Fed Chair Jerome Powell has signaled that the U.S. central bank’s hawkish stance on rates will continue unabated. Tight rates may hit crypto prices, including bitcoin.
Same policy going forward
In his bi-annual testimony before the US Senate Committee on Banking, Housing, and Urban Affairs on March 7, Federal Reserve Chairman Jerome Powell indicated that regulators would continue their aggressive oversight of the volatile digital asset market.
The sector has been battered by bankruptcies and scandals, notably the collapse of FTX late last year, which has caused it to come under increased scrutiny from officials.
According to Powell, crypto serves as a parallel financial system, so it’s only right that it falls under similar regulations as the traditional financial sector.
More rate hikes incoming
Furthermore, the Fed Chair expects further interest rate hikes to help push inflation back to the 2% target.
Powell said the bank would closely watch economic statistics, especially during the March 10 employment report.

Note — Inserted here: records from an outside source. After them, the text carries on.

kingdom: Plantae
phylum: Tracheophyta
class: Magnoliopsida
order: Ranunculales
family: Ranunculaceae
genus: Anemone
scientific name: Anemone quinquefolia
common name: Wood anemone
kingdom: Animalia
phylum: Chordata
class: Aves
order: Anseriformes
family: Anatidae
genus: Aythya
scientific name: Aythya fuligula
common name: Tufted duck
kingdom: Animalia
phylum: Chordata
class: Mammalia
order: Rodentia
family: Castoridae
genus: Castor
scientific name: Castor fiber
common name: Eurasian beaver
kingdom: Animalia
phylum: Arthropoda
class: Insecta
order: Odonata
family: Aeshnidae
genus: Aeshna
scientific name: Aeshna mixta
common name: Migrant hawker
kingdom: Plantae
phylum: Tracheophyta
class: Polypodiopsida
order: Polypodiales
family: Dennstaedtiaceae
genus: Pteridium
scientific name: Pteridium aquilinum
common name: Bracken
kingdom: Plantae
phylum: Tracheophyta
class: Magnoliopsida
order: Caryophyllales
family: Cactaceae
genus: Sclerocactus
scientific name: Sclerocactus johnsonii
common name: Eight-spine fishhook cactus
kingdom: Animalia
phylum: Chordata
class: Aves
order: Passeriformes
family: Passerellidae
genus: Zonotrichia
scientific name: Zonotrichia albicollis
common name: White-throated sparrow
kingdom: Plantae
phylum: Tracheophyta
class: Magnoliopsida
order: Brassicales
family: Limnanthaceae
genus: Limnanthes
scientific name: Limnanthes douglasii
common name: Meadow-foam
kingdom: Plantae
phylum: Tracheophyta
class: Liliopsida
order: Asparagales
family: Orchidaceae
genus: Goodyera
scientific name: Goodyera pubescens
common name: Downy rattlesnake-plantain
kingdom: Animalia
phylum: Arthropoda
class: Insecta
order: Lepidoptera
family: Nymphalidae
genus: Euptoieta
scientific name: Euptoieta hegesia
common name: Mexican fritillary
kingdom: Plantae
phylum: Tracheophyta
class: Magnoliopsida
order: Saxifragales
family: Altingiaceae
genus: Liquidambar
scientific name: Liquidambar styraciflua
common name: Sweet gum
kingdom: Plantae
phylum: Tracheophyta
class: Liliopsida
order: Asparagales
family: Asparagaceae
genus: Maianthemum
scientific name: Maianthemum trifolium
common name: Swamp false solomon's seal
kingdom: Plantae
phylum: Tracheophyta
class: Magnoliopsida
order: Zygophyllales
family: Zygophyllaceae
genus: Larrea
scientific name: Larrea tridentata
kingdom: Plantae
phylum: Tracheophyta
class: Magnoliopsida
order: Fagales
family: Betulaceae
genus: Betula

Per the Fed Chair, the bank is prepared to speed up its rate hikes to clamp down on inflation.
Bitcoin market may feel the impact of Fed’s aggressive stance
Historically, when the Fed hiked interest rates, a knock-on effect lowered the price of cryptocurrencies. The factors that drove that spillover were a slowing economy, decreased corporate investment and activity, and an unfavorable macroeconomic environment for crypto.
For instance, the price trend of U.S. interest rates overlaid on the bitcoin price shown above. The blue line shows interest rates, and when they declined in 2020 and stayed close to 0% until 2022, the price of bitcoin skyrocketed.
When interest rates sharply increased in 2022, they intersected with BTC’s subsequent decline, suggesting a correlation between macroeconomic factors like interest rates and the dip in the price of BTC and other cryptocurrencies.
Last year, the Fed raised interest rates seven times, with hikes ranging from +25 bps to +75 bps. These hikes shook the traditional stock and crypto markets, leading to sharp price declines. Bitcoin’s price fell from $30,000 to $20,000 from July through September 2022.
Until the beginning of 2023, BTC’s price had been severely restrained by the Fed’s rate increases, remaining below $20,000. Market observers disagree on whether the Fed will act aggressively or passively to contain inflation and whether this has already been factored into current BTC prices.